---------- FRAGMENTO DEL TEXTO ----------

Nótese que ya en los primeros años de la década de los noventa se había limitado considerablemente las peleas de gallos, imponiendo una edad mínima para asistir como público, impidiendo que se promocionarán los espectáculos o restringiendo el dinero público que se podría destinar a tal fin. Puede parecer un asunto trivial pero desde luego no lo es. Una serie de personas mantienen una tradición y afición, sosteniéndola de su peculio y sin financiación pública a las que se les prohíbe que lo sigan haciendo. El asunto es sencillo para los que no disfrutamos con esos espectáculos, no asistimos. Pero no tenemos ningún legitimidad para imponer nuestro particular criterio a terceros, que además no pueden ni parece que les apetezca imponernos el suyo. Y así debería ser con todo.

 

Claro que si lo anterior pudiese parecer discutible -hacer daño gratuito a los animales o como modo de esparcimiento o diversión no parece que concuerde con lo que todos entendemos por sociedad civilizada- no debería prestarse a discusión alguna lo que se pretende hacer con los mascotas en los domicilios particulares, insistamos, particulares. El Gobierno amenaza, aunque es posible enmienda en el trámite parlamentario, con determinar el número de animales de compañía que podrán ser de nuestra propiedad. La dignidad de los animales debe preservarse, nos dicen, sin apenas reparar en que aquel es un concepto que difícilmente puede objetivarse jurídicamente o que, peor aun, mal hace el gobierno diseñando este tipo de política cuando no ha sido capaz de garantizar lo mismo (no podría, pero no es el objeto de este artículo) con las personas. Y nadie parece reparar en que si aceptamos que el gobierno nos diga cuántas mascotas podemos tener, nada le impedirá decidir qué tipo de alimentación, cuidados, baños o espacio debería resultar adecuadas para ellas. Es nuestro papel y nuestra decisión, no la suya. ¿Cuándo permitimos que los gobiernos llegasen hasta aquí?

---------- REGISTROS ----------

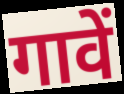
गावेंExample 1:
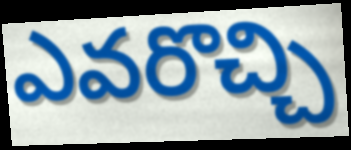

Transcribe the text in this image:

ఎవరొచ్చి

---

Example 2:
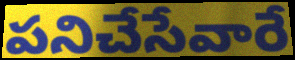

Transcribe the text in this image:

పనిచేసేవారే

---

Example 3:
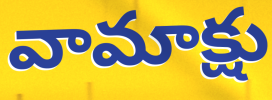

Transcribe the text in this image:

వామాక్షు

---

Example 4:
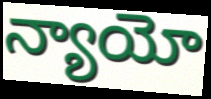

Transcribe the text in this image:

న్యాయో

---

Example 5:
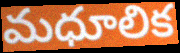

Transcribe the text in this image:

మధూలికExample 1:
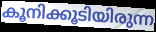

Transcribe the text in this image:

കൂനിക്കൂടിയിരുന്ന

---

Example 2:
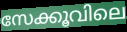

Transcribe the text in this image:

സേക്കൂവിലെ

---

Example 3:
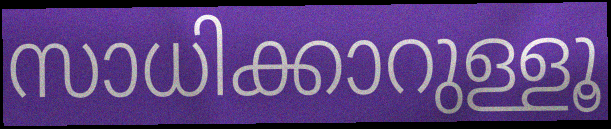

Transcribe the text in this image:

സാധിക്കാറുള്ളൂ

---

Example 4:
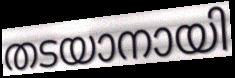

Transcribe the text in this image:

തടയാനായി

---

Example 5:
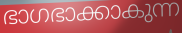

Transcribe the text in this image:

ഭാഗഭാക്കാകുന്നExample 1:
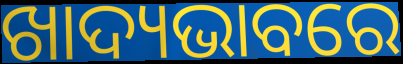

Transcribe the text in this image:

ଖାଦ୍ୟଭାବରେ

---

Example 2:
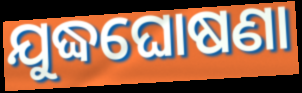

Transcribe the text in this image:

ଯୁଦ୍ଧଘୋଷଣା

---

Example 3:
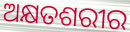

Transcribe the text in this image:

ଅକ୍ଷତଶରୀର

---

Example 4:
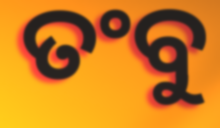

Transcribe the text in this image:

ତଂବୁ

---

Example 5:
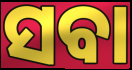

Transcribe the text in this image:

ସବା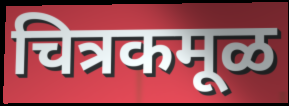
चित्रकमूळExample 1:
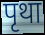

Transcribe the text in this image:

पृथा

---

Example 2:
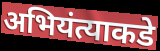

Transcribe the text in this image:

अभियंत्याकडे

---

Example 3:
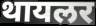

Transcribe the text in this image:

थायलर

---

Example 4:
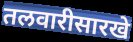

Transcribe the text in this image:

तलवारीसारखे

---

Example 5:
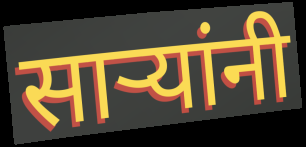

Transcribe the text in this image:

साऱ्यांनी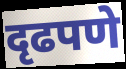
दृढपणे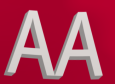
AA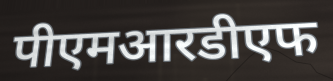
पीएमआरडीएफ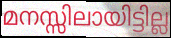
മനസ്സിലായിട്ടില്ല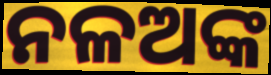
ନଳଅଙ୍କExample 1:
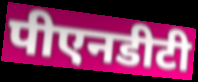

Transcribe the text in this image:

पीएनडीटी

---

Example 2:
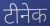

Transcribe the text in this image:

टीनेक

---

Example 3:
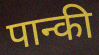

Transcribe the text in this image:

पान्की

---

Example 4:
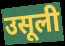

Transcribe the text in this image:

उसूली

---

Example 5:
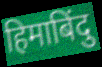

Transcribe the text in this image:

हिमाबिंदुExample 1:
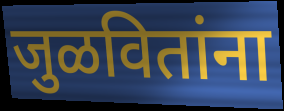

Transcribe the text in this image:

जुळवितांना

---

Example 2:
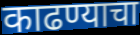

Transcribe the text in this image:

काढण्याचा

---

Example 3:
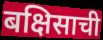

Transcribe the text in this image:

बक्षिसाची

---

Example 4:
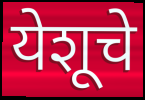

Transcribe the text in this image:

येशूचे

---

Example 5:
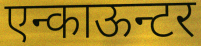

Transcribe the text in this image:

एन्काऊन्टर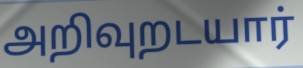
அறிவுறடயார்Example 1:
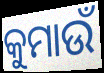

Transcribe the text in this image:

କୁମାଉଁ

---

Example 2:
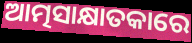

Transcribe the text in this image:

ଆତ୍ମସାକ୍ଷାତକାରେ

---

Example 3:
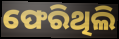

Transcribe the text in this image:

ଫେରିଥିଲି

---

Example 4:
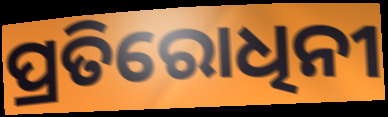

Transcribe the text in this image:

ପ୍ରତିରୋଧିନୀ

----------

## INSTRUCCIÓN A
Traduce al inglés esta oración del texto sobre las peleas de gallos y las mascotas: "Puede parecer un asunto trivial pero desde luego no lo es."
## INSTRUCCIÓN B
Copia del texto sobre las peleas de gallos y las mascotas todo lo que va desde "Nótese que ya" hasta "ser con todo.".

## RESULTADO A
It may seem like a trivial matter, but it certainly is not.

## RESULTADO B
Nótese que ya en los primeros años de la década de los noventa se había limitado considerablemente las peleas de gallos, imponiendo una edad mínima para asistir como público, impidiendo que se promocionarán los espectáculos o restringiendo el dinero público que se podría destinar a tal fin. Puede parecer un asunto trivial pero desde luego no lo es. Una serie de personas mantienen una tradición y afición, sosteniéndola de su peculio y sin financiación pública a las que se les prohíbe que lo sigan haciendo. El asunto es sencillo para los que no disfrutamos con esos espectáculos, no asistimos. Pero no tenemos ningún legitimidad para imponer nuestro particular criterio a terceros, que además no pueden ni parece que les apetezca imponernos el suyo. Y así debería ser con todo.